··· Data provided ···

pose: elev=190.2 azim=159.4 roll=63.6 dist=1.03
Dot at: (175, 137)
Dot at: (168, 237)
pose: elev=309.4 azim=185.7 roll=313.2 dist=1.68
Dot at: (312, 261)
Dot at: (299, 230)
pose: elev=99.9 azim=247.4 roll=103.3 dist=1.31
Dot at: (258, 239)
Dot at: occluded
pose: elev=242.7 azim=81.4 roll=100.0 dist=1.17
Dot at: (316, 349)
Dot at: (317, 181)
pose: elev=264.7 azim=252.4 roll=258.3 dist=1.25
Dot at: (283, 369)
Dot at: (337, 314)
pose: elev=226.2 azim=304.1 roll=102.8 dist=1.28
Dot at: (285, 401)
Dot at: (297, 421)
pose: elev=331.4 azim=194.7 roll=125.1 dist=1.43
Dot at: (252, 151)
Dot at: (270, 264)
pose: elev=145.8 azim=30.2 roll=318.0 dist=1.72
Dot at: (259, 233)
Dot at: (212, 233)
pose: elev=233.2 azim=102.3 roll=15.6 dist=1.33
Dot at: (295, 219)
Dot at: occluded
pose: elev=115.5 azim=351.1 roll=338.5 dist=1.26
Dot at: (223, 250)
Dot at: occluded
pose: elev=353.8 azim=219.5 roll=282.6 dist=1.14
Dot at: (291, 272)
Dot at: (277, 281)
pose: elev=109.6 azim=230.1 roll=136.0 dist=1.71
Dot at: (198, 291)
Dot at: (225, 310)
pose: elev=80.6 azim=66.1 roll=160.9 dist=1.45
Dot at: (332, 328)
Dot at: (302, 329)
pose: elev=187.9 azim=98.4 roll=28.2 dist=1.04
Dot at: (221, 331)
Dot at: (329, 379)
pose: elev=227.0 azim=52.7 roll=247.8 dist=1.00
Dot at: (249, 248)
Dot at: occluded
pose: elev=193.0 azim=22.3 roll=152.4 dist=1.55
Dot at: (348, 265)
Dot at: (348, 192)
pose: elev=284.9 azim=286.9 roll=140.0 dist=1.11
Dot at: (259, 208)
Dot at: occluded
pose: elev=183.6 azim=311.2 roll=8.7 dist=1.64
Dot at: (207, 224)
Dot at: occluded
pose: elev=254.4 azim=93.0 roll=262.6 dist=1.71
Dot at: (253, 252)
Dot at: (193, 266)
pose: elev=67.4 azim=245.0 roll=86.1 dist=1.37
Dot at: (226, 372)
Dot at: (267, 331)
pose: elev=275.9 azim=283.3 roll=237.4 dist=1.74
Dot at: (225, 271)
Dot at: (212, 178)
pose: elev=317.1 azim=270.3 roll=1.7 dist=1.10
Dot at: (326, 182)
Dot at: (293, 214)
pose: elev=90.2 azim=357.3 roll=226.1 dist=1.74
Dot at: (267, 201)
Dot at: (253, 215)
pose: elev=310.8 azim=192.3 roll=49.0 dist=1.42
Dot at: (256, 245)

···

Can you write out every one of the rows above again, unchanged down to the last character?

pose: elev=190.2 azim=159.4 roll=63.6 dist=1.03
Dot at: (175, 137)
Dot at: (168, 237)
pose: elev=309.4 azim=185.7 roll=313.2 dist=1.68
Dot at: (312, 261)
Dot at: (299, 230)
pose: elev=99.9 azim=247.4 roll=103.3 dist=1.31
Dot at: (258, 239)
Dot at: occluded
pose: elev=242.7 azim=81.4 roll=100.0 dist=1.17
Dot at: (316, 349)
Dot at: (317, 181)
pose: elev=264.7 azim=252.4 roll=258.3 dist=1.25
Dot at: (283, 369)
Dot at: (337, 314)
pose: elev=226.2 azim=304.1 roll=102.8 dist=1.28
Dot at: (285, 401)
Dot at: (297, 421)
pose: elev=331.4 azim=194.7 roll=125.1 dist=1.43
Dot at: (252, 151)
Dot at: (270, 264)
pose: elev=145.8 azim=30.2 roll=318.0 dist=1.72
Dot at: (259, 233)
Dot at: (212, 233)
pose: elev=233.2 azim=102.3 roll=15.6 dist=1.33
Dot at: (295, 219)
Dot at: occluded
pose: elev=115.5 azim=351.1 roll=338.5 dist=1.26
Dot at: (223, 250)
Dot at: occluded
pose: elev=353.8 azim=219.5 roll=282.6 dist=1.14
Dot at: (291, 272)
Dot at: (277, 281)
pose: elev=109.6 azim=230.1 roll=136.0 dist=1.71
Dot at: (198, 291)
Dot at: (225, 310)
pose: elev=80.6 azim=66.1 roll=160.9 dist=1.45
Dot at: (332, 328)
Dot at: (302, 329)
pose: elev=187.9 azim=98.4 roll=28.2 dist=1.04
Dot at: (221, 331)
Dot at: (329, 379)
pose: elev=227.0 azim=52.7 roll=247.8 dist=1.00
Dot at: (249, 248)
Dot at: occluded
pose: elev=193.0 azim=22.3 roll=152.4 dist=1.55
Dot at: (348, 265)
Dot at: (348, 192)
pose: elev=284.9 azim=286.9 roll=140.0 dist=1.11
Dot at: (259, 208)
Dot at: occluded
pose: elev=183.6 azim=311.2 roll=8.7 dist=1.64
Dot at: (207, 224)
Dot at: occluded
pose: elev=254.4 azim=93.0 roll=262.6 dist=1.71
Dot at: (253, 252)
Dot at: (193, 266)
pose: elev=67.4 azim=245.0 roll=86.1 dist=1.37
Dot at: (226, 372)
Dot at: (267, 331)
pose: elev=275.9 azim=283.3 roll=237.4 dist=1.74
Dot at: (225, 271)
Dot at: (212, 178)
pose: elev=317.1 azim=270.3 roll=1.7 dist=1.10
Dot at: (326, 182)
Dot at: (293, 214)
pose: elev=90.2 azim=357.3 roll=226.1 dist=1.74
Dot at: (267, 201)
Dot at: (253, 215)
pose: elev=310.8 azim=192.3 roll=49.0 dist=1.42
Dot at: (256, 245)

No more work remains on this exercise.